• **Supplied material**

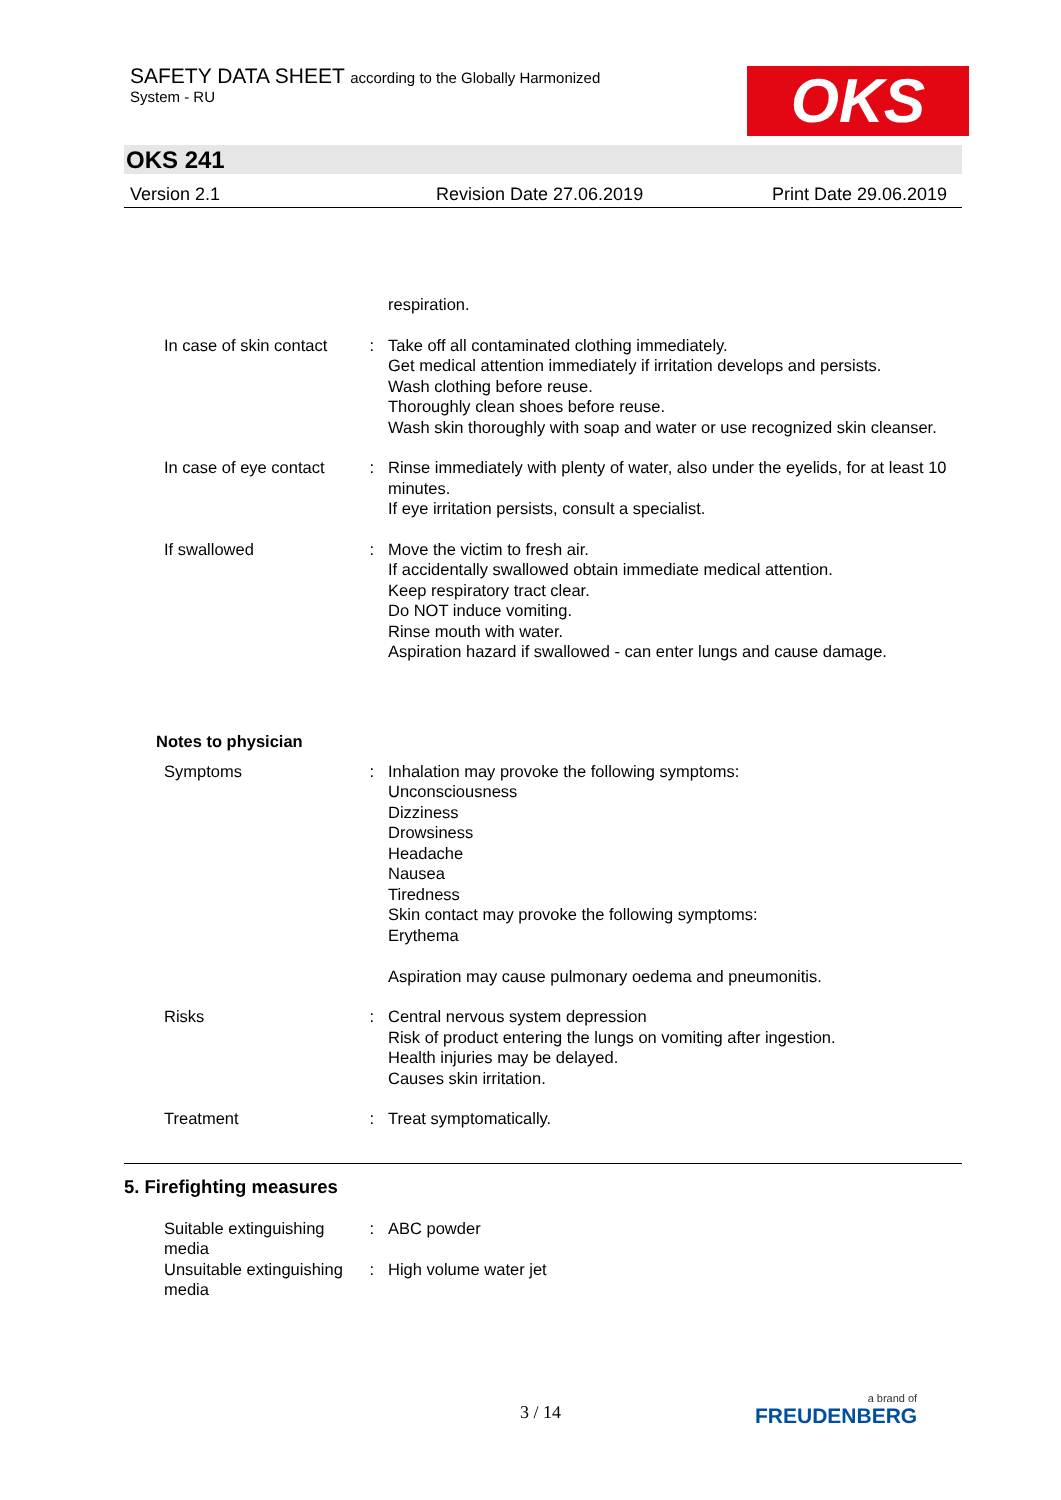SAFETY DATA SHEET according to the Globally Harmonized
System - RU
OKS
OKS 241
Version 2.1 Revision Date 27.06.2019 Print Date 29.06.2019
respiration.
In case of skin contact: Take off all contaminated clothing immediately.
Get medical attention immediately if irritation develops and persists.
Wash clothing before reuse.
Thoroughly clean shoes before reuse.
Wash skin thoroughly with soap and water or use recognized skin cleanser.
In case of eye contact: Rinse immediately with plenty of water, also under the eyelids, for at least 10 minutes.
If eye irritation persists, consult a specialist.
If swallowed: Move the victim to fresh air.
If accidentally swallowed obtain immediate medical attention.
Keep respiratory tract clear.
Do NOT induce vomiting.
Rinse mouth with water.
Aspiration hazard if swallowed - can enter lungs and cause damage.
Notes to physician
Symptoms: Inhalation may provoke the following symptoms:
Unconsciousness
Dizziness
Drowsiness
Headache
Nausea
Tiredness
Skin contact may provoke the following symptoms:
Erythema
Aspiration may cause pulmonary oedema and pneumonitis.
Risks: Central nervous system depression
Risk of product entering the lungs on vomiting after ingestion.
Health injuries may be delayed.
Causes skin irritation.
Treatment: Treat symptomatically.
5. Firefighting measures
Suitable extinguishing
media:
ABC powder
Unsuitable extinguishing
media:
High volume water jet
3 / 14
a brand of
FREUDENBERG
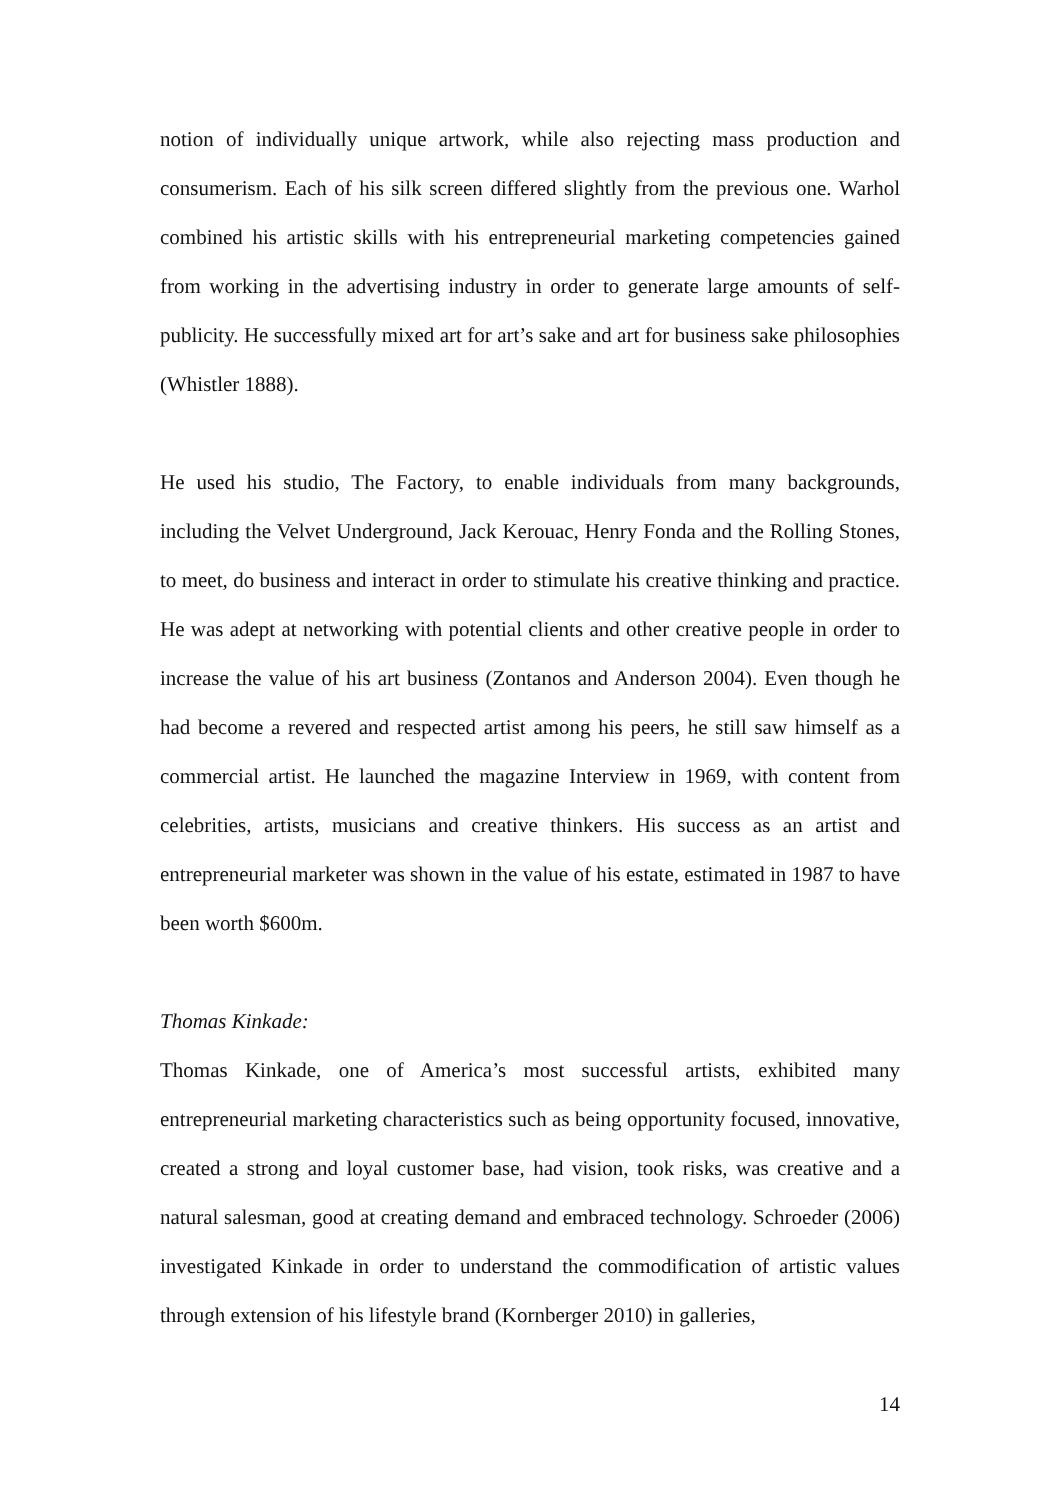notion of individually unique artwork, while also rejecting mass production and consumerism. Each of his silk screen differed slightly from the previous one. Warhol combined his artistic skills with his entrepreneurial marketing competencies gained from working in the advertising industry in order to generate large amounts of self-publicity. He successfully mixed art for art’s sake and art for business sake philosophies (Whistler 1888).
He used his studio, The Factory, to enable individuals from many backgrounds, including the Velvet Underground, Jack Kerouac, Henry Fonda and the Rolling Stones, to meet, do business and interact in order to stimulate his creative thinking and practice. He was adept at networking with potential clients and other creative people in order to increase the value of his art business (Zontanos and Anderson 2004). Even though he had become a revered and respected artist among his peers, he still saw himself as a commercial artist. He launched the magazine Interview in 1969, with content from celebrities, artists, musicians and creative thinkers. His success as an artist and entrepreneurial marketer was shown in the value of his estate, estimated in 1987 to have been worth $600m.
Thomas Kinkade:
Thomas Kinkade, one of America’s most successful artists, exhibited many entrepreneurial marketing characteristics such as being opportunity focused, innovative, created a strong and loyal customer base, had vision, took risks, was creative and a natural salesman, good at creating demand and embraced technology. Schroeder (2006) investigated Kinkade in order to understand the commodification of artistic values through extension of his lifestyle brand (Kornberger 2010) in galleries,
14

• **Work to complete**
Across the records above, how many lines contain the word "irritation"? Please give that number alone.

• **Written answer**
3